Debug External Code
JetBrains Rider makes debugging external-library code simple, thanks to its integrated decompiler which decompiles external code on the fly and injects it into the debugger.
Debugging external code is supported in full .NET Framework and .NET Core.
You can debug external libraries or .NET Framework following the same general steps as with your own code:
You can start a debugging session or attach the debugger to any running .NET or .NET Core process.
If you attach to a running process, you can debug it even if there are no related source code in your solution. With the debugger attached, use Search Everywhere Ctrl+T to find types and methods in the target application. JetBrains Rider will decompile and display the symbols in the editor, and you will be able to set breakpoints there.
You can pause execution at any point in time and examine the program stepping through the code.

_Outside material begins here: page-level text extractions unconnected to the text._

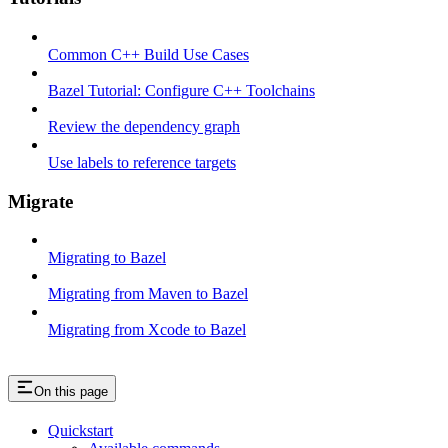
Common C++ Build Use Cases
Bazel Tutorial: Configure C++ Toolchains
Review the dependency graph
Use labels to reference targets
Migrate
Migrating to Bazel
Migrating from Maven to Bazel
Migrating from Xcode to Bazel
On this page
Quickstart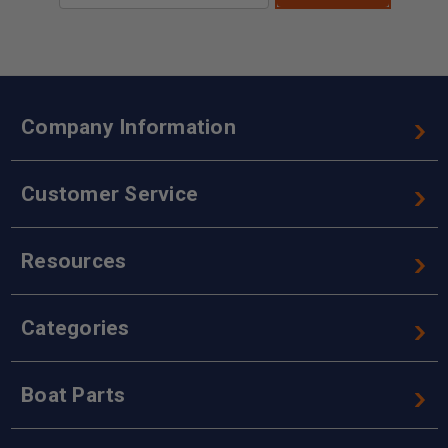
Company Information
Customer Service
Resources
Categories
Boat Parts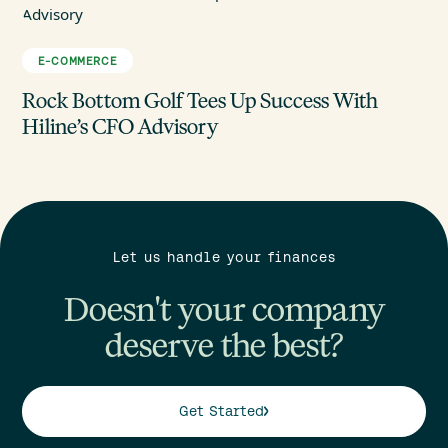
E-COMMERCE
Rock Bottom Golf Tees Up Success With
Hiline’s CFO Advisory
Let us handle your finances
Doesn't your company
deserve the best?
Get Started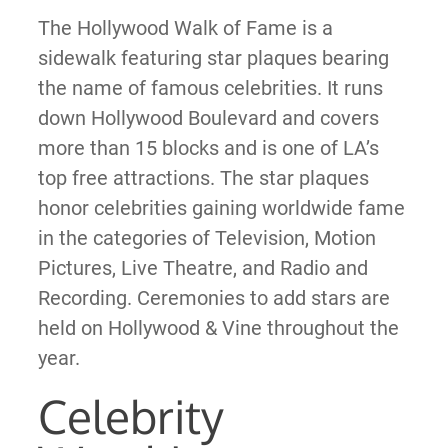
The Hollywood Walk of Fame is a
sidewalk featuring star plaques bearing
the name of famous celebrities. It runs
down Hollywood Boulevard and covers
more than 15 blocks and is one of LA’s
top free attractions. The star plaques
honor celebrities gaining worldwide fame
in the categories of Television, Motion
Pictures, Live Theatre, and Radio and
Recording. Ceremonies to add stars are
held on Hollywood & Vine throughout the
year.
Celebrity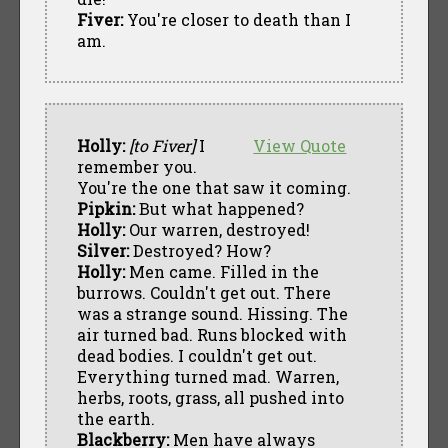
Fiver:
You're closer to death than I
am.
Holly:
[to Fiver]
I
View Quote
remember you.
You're the one that saw it coming.
Pipkin:
But what happened?
Holly:
Our warren, destroyed!
Silver:
Destroyed? How?
Holly:
Men came. Filled in the
burrows. Couldn't get out. There
was a strange sound. Hissing. The
air turned bad. Runs blocked with
dead bodies. I couldn't get out.
Everything turned mad. Warren,
herbs, roots, grass, all pushed into
the earth.
Blackberry:
Men have always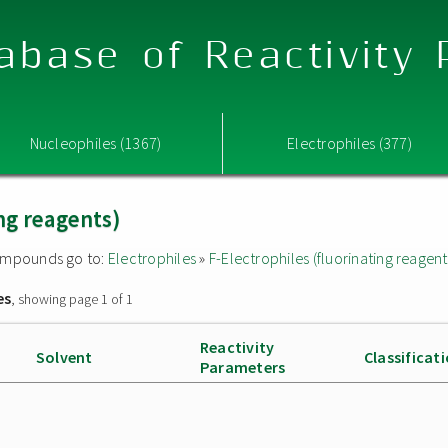
abase of Reactivity
Nucleophiles (1367)
Electrophiles (377)
ing reagents)
 compounds go to:
Electrophiles
»
F-Electrophiles (fluorinating reagent
es
, showing page 1 of 1
Reactivity
Solvent
Classificat
Parameters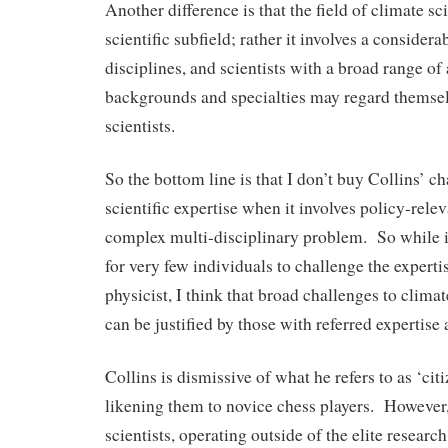
Another difference is that the field of climate sc
scientific subfield; rather it involves a considera
disciplines, and scientists with a broad range o
backgrounds and specialties may regard themsel
scientists.
So the bottom line is that I don’t buy Collins’ ch
scientific expertise when it involves policy-rele
complex multi-disciplinary problem. So while 
for very few individuals to challenge the experti
physicist, I think that broad challenges to clima
can be justified by those with referred expertise
Collins is dismissive of what he refers to as ‘citi
likening them to novice chess players. However
scientists, operating outside of the elite research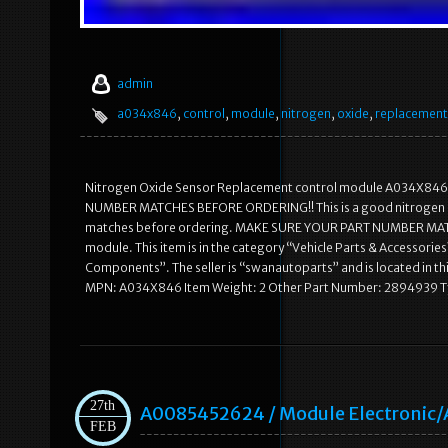
admin
a034x846
,
control
,
module
,
nitrogen
,
oxide
,
replacement
Nitrogen Oxide Sensor Replacement control module A034X846. T
NUMBER MATCHES BEFORE ORDERING!! This is a good nitrogen ox
matches before ordering. MAKE SURE YOUR PART NUMBER MATCH
module. This item is in the category “Vehicle Parts & Accessor
Components”. The seller is “swanautoparts” and is located in t
MPN: A034X846 Item Weight: 2 Other Part Number: 2894939 Typ
27th
A0085452624 / Module Electronic
FEB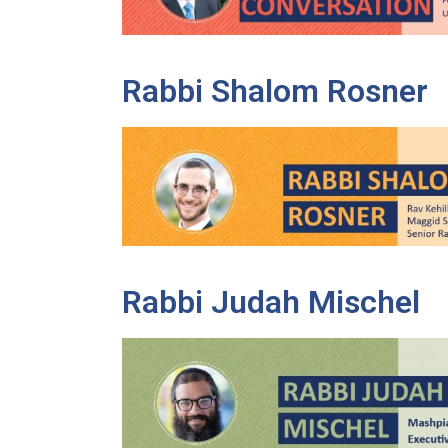
Rabbi Shalom Rosner
Rabbi Judah Mischel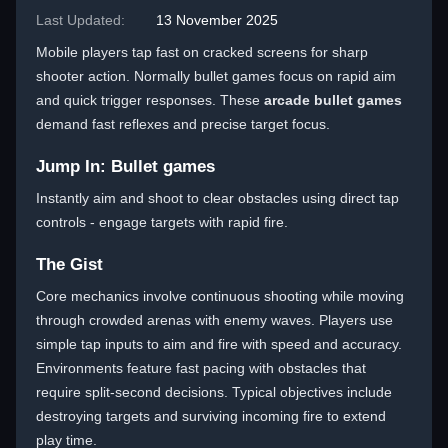
Last Updated:
13 November 2025
Mobile players tap fast on cracked screens for sharp
shooter action. Normally bullet games focus on rapid aim
and quick trigger responses. These
arcade bullet games
demand fast reflexes and precise target focus.
Jump In: Bullet games
Instantly aim and shoot to clear obstacles using direct tap
controls - engage targets with rapid fire.
The Gist
Core mechanics involve continuous shooting while moving
through crowded arenas with enemy waves. Players use
simple tap inputs to aim and fire with speed and accuracy.
Environments feature fast pacing with obstacles that
require split-second decisions. Typical objectives include
destroying targets and surviving incoming fire to extend
play time.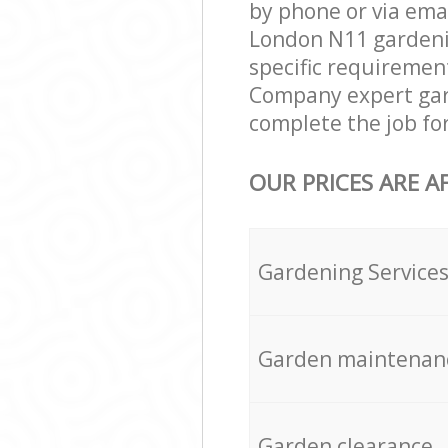
by phone or via ema
London N11 gardening
specific requirement
Company expert gard
complete the job fo
OUR PRICES ARE A
Gardening Service
Garden maintenan
Garden clearance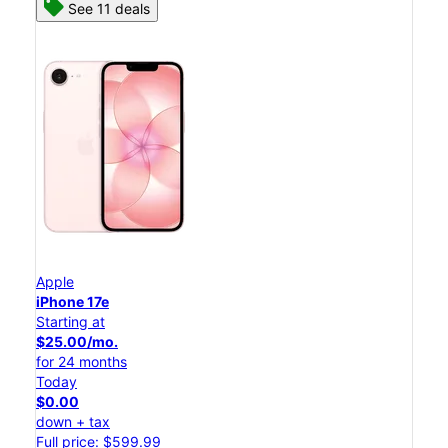
See 11 deals
Apple
iPhone 17e
Starting at
$25.00/mo.
for 24 months
Today
$0.00
down + tax
Full price: $599.99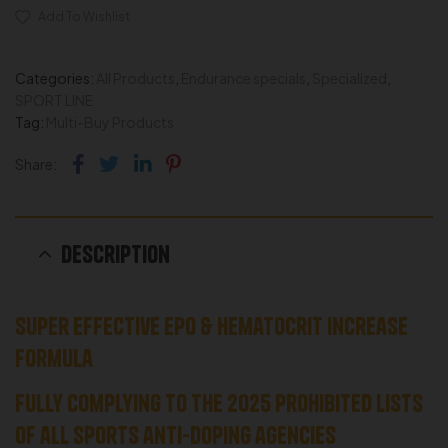
Add To Wishlist
Categories:
All Products
,
Endurance specials
,
Specialized
,
SPORT LINE
Tag:
Multi-Buy Products
Facebook
Twitter
Linkedin
Pinterest
Share:
Description
Super Effective EPO & Hematocrit Increase
Formula
Fully complying to the 2025 prohibited lists
of all sports anti-doping agencies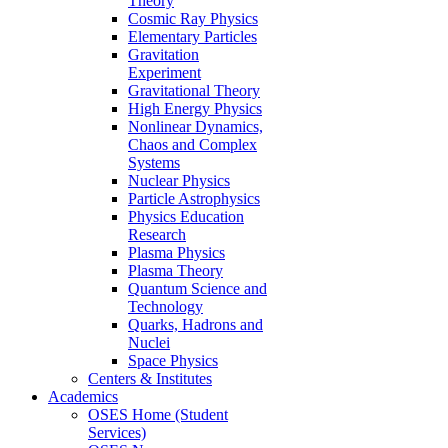
Theory
Cosmic Ray Physics
Elementary Particles
Gravitation
Experiment
Gravitational Theory
High Energy Physics
Nonlinear Dynamics,
Chaos and Complex
Systems
Nuclear Physics
Particle Astrophysics
Physics Education
Research
Plasma Physics
Plasma Theory
Quantum Science and
Technology
Quarks, Hadrons and
Nuclei
Space Physics
Centers & Institutes
Academics
OSES Home (Student
Services)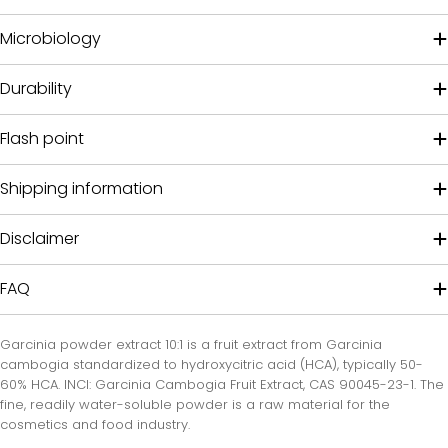
Microbiology
Durability
Flash point
Shipping information
Disclaimer
FAQ
Garcinia powder extract 10:1 is a fruit extract from Garcinia
cambogia standardized to hydroxycitric acid (HCA), typically 50-
60% HCA. INCI: Garcinia Cambogia Fruit Extract, CAS 90045-23-1. The
fine, readily water-soluble powder is a raw material for the
cosmetics and food industry.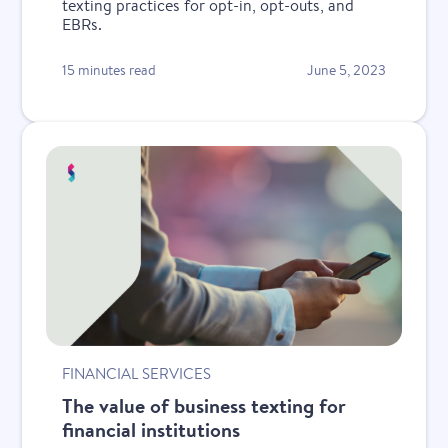
texting practices for opt-in, opt-outs, and
EBRs.
15 minutes read
June 5, 2023
FINANCIAL SERVICES
The value of business texting for
financial institutions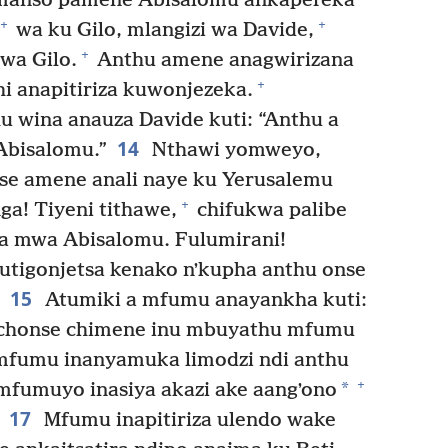
anso pamene Abisalomu ankapereka
+
+
wa ku Gilo, mlangizi wa Davide,
+
wa Gilo.
Anthu amene anagwirizana
+
i anapitiriza kuwonjezeka.
u wina anauza Davide kuti: “Anthu a
14
 Abisalomu.”
Nthawi yomweyo,
nse amene anali naye ku Yerusalemu
+
a! Tiyeni tithawe,
chifukwa palibe
 mwa Abisalomu. Fulumirani!
utigonjetsa kenako nʼkupha anthu onse
15
Atumiki a mfumu anayankha kuti:
lichonse chimene inu mbuyathu mfumu
fumu inanyamuka limodzi ndi anthu
+
*
fumuyo inasiya akazi ake aangʼono
17
Mfumu inapitiriza ulendo wake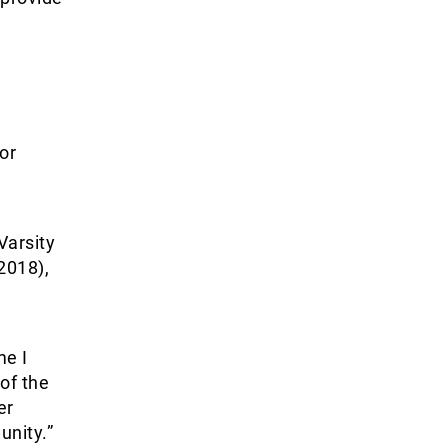
or
Varsity
2018),
me I
of the
er
nity.”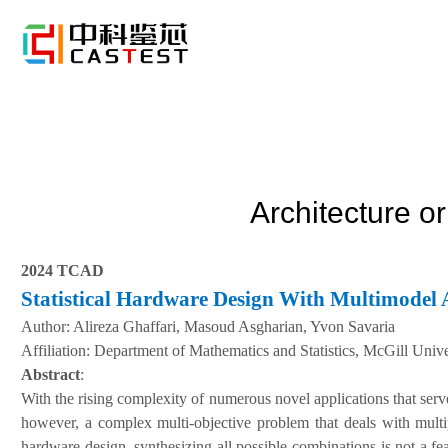
Architecture o
2024 TCAD
Statistical Hardware Design With Multimodel 
Author:
Alireza Ghaffari, Masoud Asgharian, Yvon Savaria
A
ffiliation
:
Department of Mathematics and Statistics, McGill Unive
Abstract
:
With the rising complexity of numerous novel applications that serv
however, a complex multi-objective problem that deals with multip
hardware design, synthesizing all possible combinations is not a fe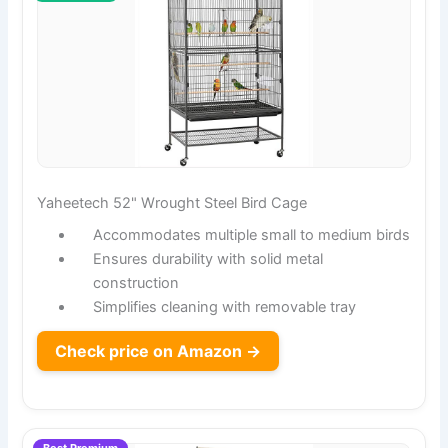
Yaheetech 52" Wrought Steel Bird Cage
Accommodates multiple small to medium birds
Ensures durability with solid metal
construction
Simplifies cleaning with removable tray
Check price on Amazon →
Best Premium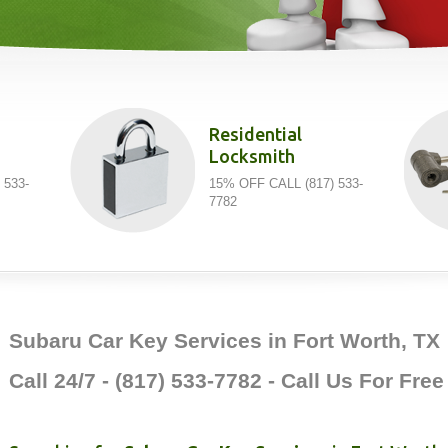
Residential
Locksmith
 533-
15% OFF CALL (817) 533-
7782
Subaru Car Key Services in Fort Worth, TX
Call 24/7 - (817) 533-7782 - Call Us For Fre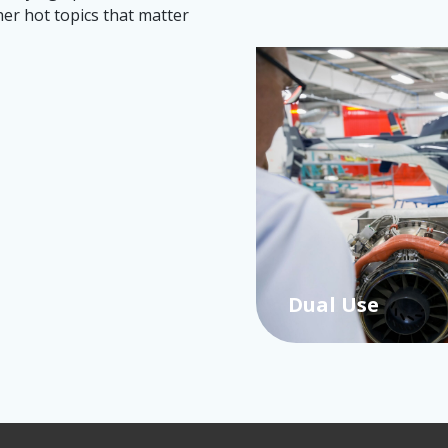
her hot topics that matter
Dual Use
…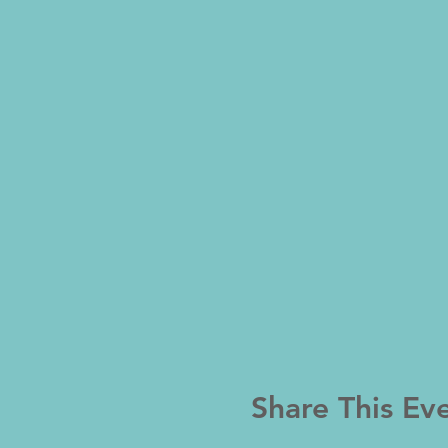
Share This Ev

Each time you step into code that is implemented externally, JetBrains Rider will automatically decompile it and display the execution point.
You can also set breakpoints in decompiled code.
To navigate to symbols in the external code from your source code, you can use almost all of the navigation and search features — if the navigation target is in a library code, JetBrains Rider will automatically decompile and display it in the editor. The easiest way to jump to library code is to Ctrl-click any usage of a library symbol or press F12.
When analyzing stack trace, you can double-click any stack frame, and JetBrains Rider will either navigate to the code directly (if it’s in your own codebase), or decompile the code for that stack frame and open it in the editor.
To disable external-code debugging, clear Enable external source debug on the page of JetBrains Rider settings Ctrl+Alt+S.
If this option is disabled, you can still navigate to the external code and set breakpoints there. However, breakpoints in external code will be ignored by the debugger and you will not be able to step into the external code. So your debugging experience will be limited by the source code in your solution.